Exercise details -> Lines with the word "Lane" in them must be copied from the records below.

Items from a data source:

Segment Open

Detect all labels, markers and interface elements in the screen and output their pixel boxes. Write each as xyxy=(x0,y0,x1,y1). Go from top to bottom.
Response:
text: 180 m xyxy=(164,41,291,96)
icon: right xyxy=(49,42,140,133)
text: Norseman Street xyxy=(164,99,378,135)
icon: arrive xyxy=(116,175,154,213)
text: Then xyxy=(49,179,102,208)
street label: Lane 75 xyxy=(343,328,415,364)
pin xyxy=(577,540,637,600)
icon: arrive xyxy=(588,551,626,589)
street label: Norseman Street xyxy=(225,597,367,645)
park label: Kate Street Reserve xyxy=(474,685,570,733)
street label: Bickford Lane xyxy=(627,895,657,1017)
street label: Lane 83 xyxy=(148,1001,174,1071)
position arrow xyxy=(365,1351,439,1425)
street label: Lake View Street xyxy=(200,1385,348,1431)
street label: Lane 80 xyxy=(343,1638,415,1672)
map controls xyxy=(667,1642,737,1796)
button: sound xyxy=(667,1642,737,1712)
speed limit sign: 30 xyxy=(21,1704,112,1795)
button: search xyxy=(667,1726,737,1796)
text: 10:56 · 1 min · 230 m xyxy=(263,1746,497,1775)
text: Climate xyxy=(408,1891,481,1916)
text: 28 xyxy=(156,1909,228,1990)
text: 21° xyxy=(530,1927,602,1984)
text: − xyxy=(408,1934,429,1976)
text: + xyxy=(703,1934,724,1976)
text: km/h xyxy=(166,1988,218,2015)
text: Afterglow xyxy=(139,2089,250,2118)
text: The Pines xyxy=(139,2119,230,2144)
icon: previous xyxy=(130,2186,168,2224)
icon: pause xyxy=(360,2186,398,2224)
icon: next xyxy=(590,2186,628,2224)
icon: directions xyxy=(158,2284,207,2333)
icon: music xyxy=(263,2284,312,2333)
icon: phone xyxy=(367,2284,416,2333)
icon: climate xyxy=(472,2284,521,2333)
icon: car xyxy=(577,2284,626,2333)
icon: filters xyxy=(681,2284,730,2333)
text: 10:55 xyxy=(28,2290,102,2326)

Segment Closed

Reply ->
street label: Lane 75 xyxy=(343,328,415,364)
street label: Bickford Lane xyxy=(627,895,657,1017)
street label: Lane 83 xyxy=(148,1001,174,1071)
street label: Lane 80 xyxy=(343,1638,415,1672)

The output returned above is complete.